E. Evaluation of classification results

A closely related issue is the timescale of evaluating classification results. The available auscultation dataset contained one annotation per each 7s recording site (see section II.C); full-scale, extensive annotations of all sounds of interest were not available and are not a realistic feature, thus, we propose the following algorithmic performance evaluation technique:

1. Sub-interval evaluation (used for study comparison in section VI): all arbitrary-length sub-interval annotations of all available patient records were included in this dataset, grouped into two groups (Normal/Abnormal). A decision for each sub-interval clip was made by the SVM classifier, leading to performance evaluation on the sub-interval level;

2. Full patient evaluation (used for extended evaluation of proposed method in section V): this dataset combined individual frame decisions of each site into an overall patient decision. This is not a trivial task, and our approach was designed to be highly sensitive to abnormal occurrences. First, all grouped site recordings were split into individual frames of length Wi ∈ [0.3, …, 5] s with 50% overlap, and a classifier decision was made at the frame level. Next, a combined decision for each site was obtained as follows: a site received an abnormal output label if at least (i) 2 consecutive intervals of α duration were found to be abnormal by the classifier or if at least (ii) β% of all overlapping frames were found to be abnormal; (this approach was partially inspired by the annotation protocol that the medical experts followed – section III.B). Finally, a full patient record was assigned an abnormal label if at least one of its sites was found to be abnormal; otherwise the patient record was assigned a normal output label. For each time window Wi, parameters α and β were optimized in [0, 2] s and [30, 70] % respectively.

V. RESULTS

A. Objective quality assessment of enhanced lung sounds

Objective metrics NCM and CSII were employed to quantify improvements to the signal quality before, during and after the signal enhancement. The metrics were calculated between the clipping corrected ambient noise signal and (i) the original clipping corrected noisy lung sound (Stage 1 in Fig. 5); (ii) the processed lung sound after additionally applying sensor artifact correction, heart sound suppression and crying elimination (Stage 2 in Fig. 5); and (iii) the fully enhanced lung sound after applying all noise suppression steps including the ambient sound suppression (Stage 3 in Fig. 5). All metrics demonstrated an attenuating trend in the amount of information shared between ambient noise and processed signals, along various stages of the noise suppression scheme. An analysis of statistical signficance of these trends indicate that they are significant at the 0.0005 level for both ANOVA and kruskalwallis tests. The attenuating trend is an indication that the processed lung signal shares less content with the noise, when compared to the original lung recording. It further depicts the necessity for efficient noise suppression techniques which can play an important role in improving the quality of auscultation signals and facilitating the work of physicians for diagnostic purposes, allowing data re-usability for educational or training purposes and also improving further computerized analysis with the extraction of more robust features.

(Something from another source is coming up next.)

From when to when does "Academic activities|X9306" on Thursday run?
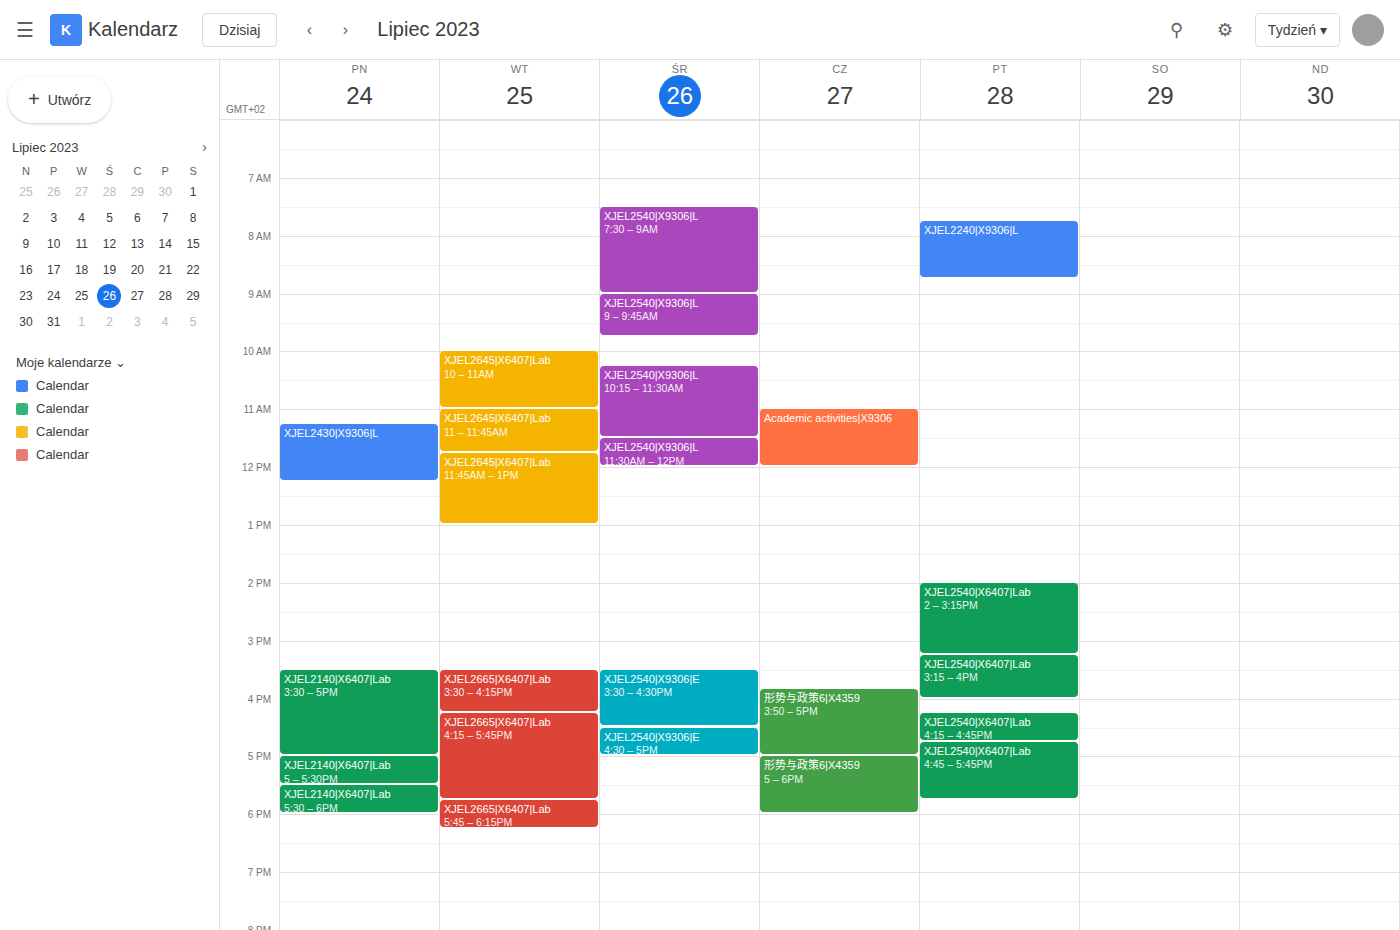
11:00 to 12:00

Objective quality metrics illustrating the amount of shared information between the ambient noise and the different noise suppression stages. Low values indicate that signals under comparison have less content in common. Standard deviation error bars show variation among all site recordings. The asterisk (*) indicates that the trends across all stages of denoising are statsitically significant at the 0.0005 level, using both ANOVA and kruskalwallis tests.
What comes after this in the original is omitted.